Word for word, output the data that follows.

DATASET ENTRIES section start

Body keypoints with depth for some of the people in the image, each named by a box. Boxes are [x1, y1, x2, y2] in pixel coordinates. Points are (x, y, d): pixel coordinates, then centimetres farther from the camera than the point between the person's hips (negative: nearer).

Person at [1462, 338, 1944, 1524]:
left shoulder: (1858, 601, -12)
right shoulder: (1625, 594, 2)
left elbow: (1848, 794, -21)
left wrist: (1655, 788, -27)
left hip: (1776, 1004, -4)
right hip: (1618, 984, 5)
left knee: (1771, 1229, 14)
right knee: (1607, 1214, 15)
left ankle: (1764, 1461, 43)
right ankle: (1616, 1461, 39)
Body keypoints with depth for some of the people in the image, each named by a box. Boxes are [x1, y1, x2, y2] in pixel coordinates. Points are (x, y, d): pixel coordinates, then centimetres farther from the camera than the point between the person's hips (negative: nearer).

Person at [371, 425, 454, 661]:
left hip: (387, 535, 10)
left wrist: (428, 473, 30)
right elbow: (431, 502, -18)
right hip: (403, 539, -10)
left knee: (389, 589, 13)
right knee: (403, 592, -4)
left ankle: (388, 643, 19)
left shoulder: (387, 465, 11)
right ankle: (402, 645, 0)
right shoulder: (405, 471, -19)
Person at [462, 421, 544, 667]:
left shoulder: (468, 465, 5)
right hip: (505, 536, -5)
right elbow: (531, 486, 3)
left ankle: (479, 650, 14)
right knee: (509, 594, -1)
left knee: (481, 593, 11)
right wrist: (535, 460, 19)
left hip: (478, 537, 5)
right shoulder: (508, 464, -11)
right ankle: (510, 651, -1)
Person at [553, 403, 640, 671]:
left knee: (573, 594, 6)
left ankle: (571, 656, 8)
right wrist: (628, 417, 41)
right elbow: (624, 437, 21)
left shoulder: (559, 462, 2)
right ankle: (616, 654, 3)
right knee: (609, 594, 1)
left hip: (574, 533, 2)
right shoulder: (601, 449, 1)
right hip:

DATASET ENTRIES section end

● **COMPLETED TASK**
Body keypoints with depth for some of the people in the image, each named by a box. Boxes are [x1, y1, x2, y2] in pixel coordinates. Points are (x, y, d): pixel coordinates, then centimetres farther from the camera than the point between the person's hips (negative: nearer).

Person at [1462, 338, 1944, 1524]:
left shoulder: (1858, 601, -12)
right shoulder: (1625, 594, 2)
left elbow: (1848, 794, -21)
left wrist: (1655, 788, -27)
left hip: (1776, 1004, -4)
right hip: (1618, 984, 5)
left knee: (1771, 1229, 14)
right knee: (1607, 1214, 15)
left ankle: (1764, 1461, 43)
right ankle: (1616, 1461, 39)
Body keypoints with depth for some of the people in the image, each named by a box. Boxes are [x1, y1, x2, y2] in pixel coordinates. Points are (x, y, d): pixel coordinates, then centimetres farther from the camera than the point between the person's hips (negative: nearer).

Person at [371, 425, 454, 661]:
left hip: (387, 535, 10)
left wrist: (428, 473, 30)
right elbow: (431, 502, -18)
right hip: (403, 539, -10)
left knee: (389, 589, 13)
right knee: (403, 592, -4)
left ankle: (388, 643, 19)
left shoulder: (387, 465, 11)
right ankle: (402, 645, 0)
right shoulder: (405, 471, -19)
Person at [462, 421, 544, 667]:
left shoulder: (468, 465, 5)
right hip: (505, 536, -5)
right elbow: (531, 486, 3)
left ankle: (479, 650, 14)
right knee: (509, 594, -1)
left knee: (481, 593, 11)
right wrist: (535, 460, 19)
left hip: (478, 537, 5)
right shoulder: (508, 464, -11)
right ankle: (510, 651, -1)
Person at [553, 403, 640, 671]:
left knee: (573, 594, 6)
left ankle: (571, 656, 8)
right wrist: (628, 417, 41)
right elbow: (624, 437, 21)
left shoulder: (559, 462, 2)
right ankle: (616, 654, 3)
right knee: (609, 594, 1)
left hip: (574, 533, 2)
right shoulder: (601, 449, 1)
right hip:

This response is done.